▶ EXERCISE GOAL
The copy you give must match the lines from the top of the data through the line containing "13: (981, 311, 0.86)" exactly, and it must hold no pictures.

SOURCE DATA: Begin

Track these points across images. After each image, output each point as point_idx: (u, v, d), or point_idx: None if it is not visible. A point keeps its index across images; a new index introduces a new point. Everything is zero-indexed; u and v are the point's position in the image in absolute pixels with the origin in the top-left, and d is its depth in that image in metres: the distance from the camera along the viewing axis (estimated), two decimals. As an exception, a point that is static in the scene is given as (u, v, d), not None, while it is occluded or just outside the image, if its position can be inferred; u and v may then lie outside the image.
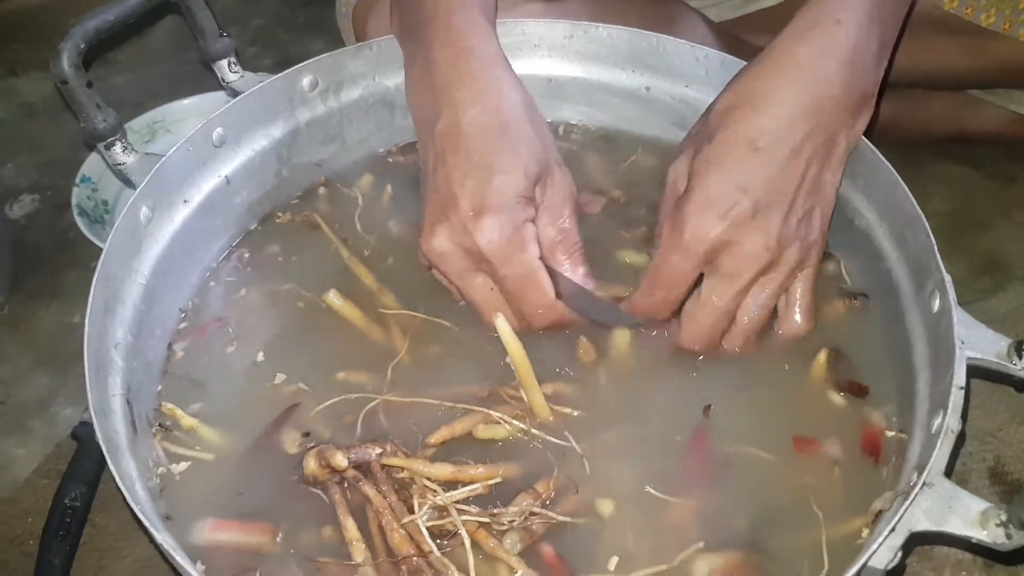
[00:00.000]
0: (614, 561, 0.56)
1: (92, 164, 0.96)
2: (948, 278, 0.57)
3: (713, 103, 0.65)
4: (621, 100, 0.80)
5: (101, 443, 0.51)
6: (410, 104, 0.71)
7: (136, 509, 0.48)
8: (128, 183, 0.66)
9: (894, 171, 0.64)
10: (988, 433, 0.79)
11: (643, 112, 0.80)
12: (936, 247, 0.59)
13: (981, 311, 0.86)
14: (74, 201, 0.93)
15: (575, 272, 0.66)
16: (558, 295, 0.63)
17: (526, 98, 0.66)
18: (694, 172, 0.62)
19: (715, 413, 0.62)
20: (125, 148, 0.66)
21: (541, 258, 0.62)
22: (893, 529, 0.48)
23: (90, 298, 0.57)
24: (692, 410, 0.62)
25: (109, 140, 0.65)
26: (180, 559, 0.47)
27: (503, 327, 0.61)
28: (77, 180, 0.95)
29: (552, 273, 0.63)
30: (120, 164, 0.66)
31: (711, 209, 0.60)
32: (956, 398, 0.52)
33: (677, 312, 0.64)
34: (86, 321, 0.56)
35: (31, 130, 1.11)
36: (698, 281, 0.62)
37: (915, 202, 0.61)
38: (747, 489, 0.59)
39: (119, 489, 0.49)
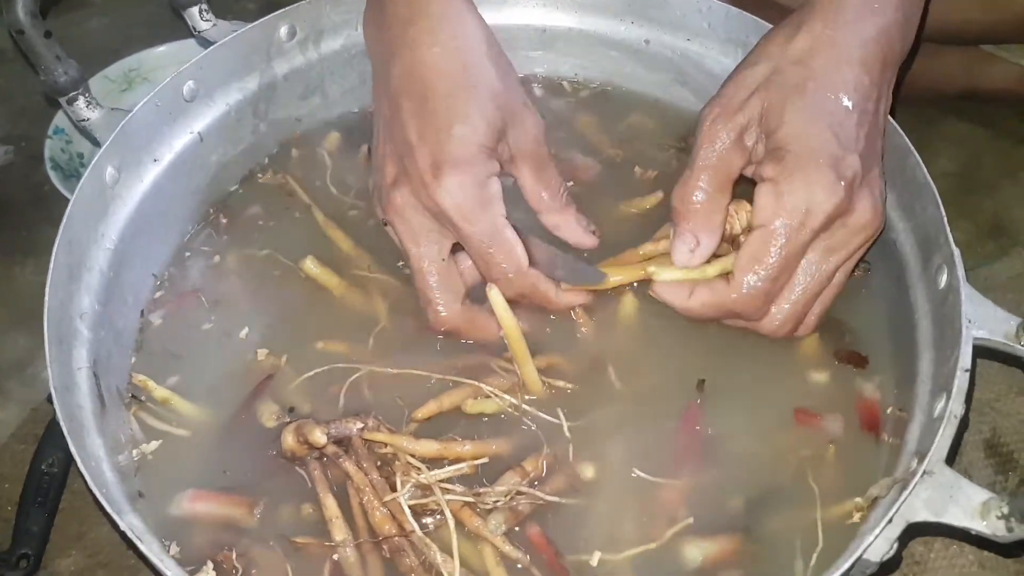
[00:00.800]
0: (601, 540, 0.54)
1: (65, 116, 0.92)
2: (957, 252, 0.55)
3: (776, 39, 0.58)
4: (619, 53, 0.77)
5: (61, 423, 0.48)
6: (367, 45, 0.66)
7: (99, 494, 0.46)
8: (93, 141, 0.62)
9: (905, 137, 0.61)
10: (985, 404, 0.77)
11: (642, 67, 0.76)
12: (946, 219, 0.56)
13: (983, 277, 0.84)
14: (47, 154, 0.90)
15: (566, 215, 0.62)
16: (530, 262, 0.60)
17: (487, 34, 0.61)
18: (788, 129, 0.55)
19: (710, 387, 0.60)
20: (89, 103, 0.62)
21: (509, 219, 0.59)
22: (891, 520, 0.46)
23: (51, 266, 0.54)
24: (689, 384, 0.60)
25: (71, 95, 0.61)
26: (145, 548, 0.45)
27: (496, 297, 0.58)
28: (50, 132, 0.91)
29: (520, 237, 0.59)
30: (84, 120, 0.62)
31: (826, 172, 0.53)
32: (961, 381, 0.50)
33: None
34: (46, 291, 0.53)
35: (2, 77, 1.07)
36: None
37: (926, 171, 0.59)
38: (740, 466, 0.57)
39: (79, 471, 0.47)
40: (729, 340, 0.61)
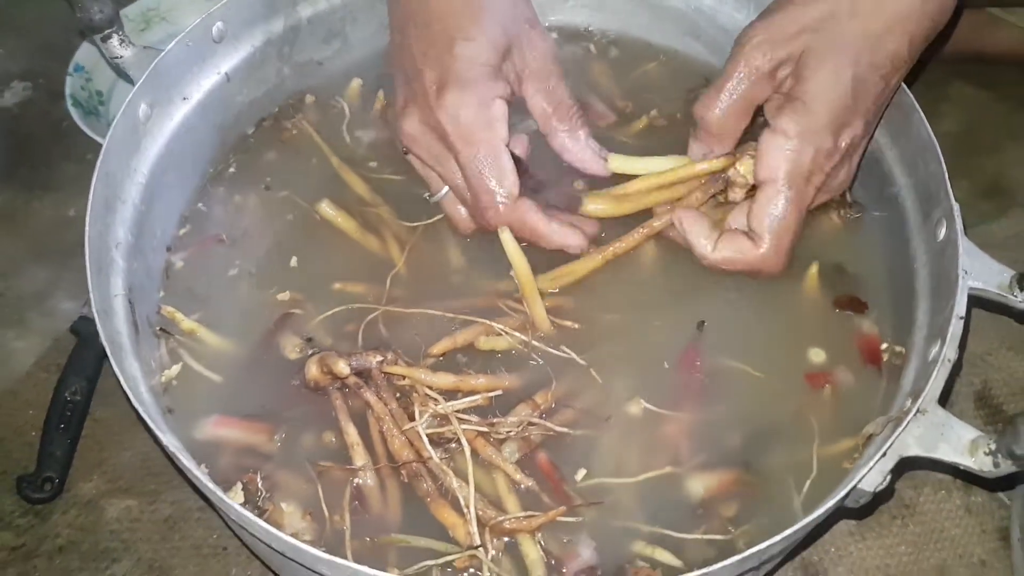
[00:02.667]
0: (606, 470, 0.57)
1: (86, 53, 0.93)
2: (956, 206, 0.57)
3: None
4: (632, 5, 0.77)
5: (104, 344, 0.51)
6: None
7: (140, 410, 0.49)
8: (126, 78, 0.64)
9: (910, 93, 0.62)
10: (978, 357, 0.79)
11: (655, 19, 0.77)
12: (947, 175, 0.58)
13: (981, 235, 0.84)
14: (68, 91, 0.90)
15: (574, 136, 0.62)
16: (522, 192, 0.59)
17: None
18: (813, 84, 0.56)
19: (712, 328, 0.62)
20: (122, 41, 0.63)
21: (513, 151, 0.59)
22: (884, 454, 0.48)
23: (90, 197, 0.56)
24: (690, 325, 0.62)
25: (106, 32, 0.62)
26: (185, 460, 0.48)
27: (507, 238, 0.60)
28: (70, 69, 0.92)
29: (518, 165, 0.59)
30: (117, 57, 0.63)
31: (830, 135, 0.56)
32: (956, 328, 0.52)
33: None
34: (87, 221, 0.55)
35: (22, 12, 1.06)
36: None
37: (930, 129, 0.60)
38: (740, 403, 0.59)
39: (122, 389, 0.50)
40: (732, 282, 0.63)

SOURCE DATA: End

▶ RESULT
Track these points across images. After each image, output each point as point_idx: (u, v, d), or point_idx: None if it is not visible. A point keeps its index across images; a new index introduces a new point. Everything is zero-indexed; u and v are the point's position in the image in absolute pixels with the origin in the top-left, and d is its depth in that image in metres: the distance from the camera along the viewing axis (estimated), two decimals. As an exception, a point that is static in the scene is given as (u, v, d), not None, while it is occluded or just outside the image, if its position can be inferred; u and v may then lie outside the image.
[00:00.000]
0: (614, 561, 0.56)
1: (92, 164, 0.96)
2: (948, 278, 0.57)
3: (713, 103, 0.65)
4: (621, 100, 0.80)
5: (101, 443, 0.51)
6: (410, 104, 0.71)
7: (136, 509, 0.48)
8: (128, 183, 0.66)
9: (894, 171, 0.64)
10: (988, 433, 0.79)
11: (643, 112, 0.80)
12: (936, 247, 0.59)
13: (981, 311, 0.86)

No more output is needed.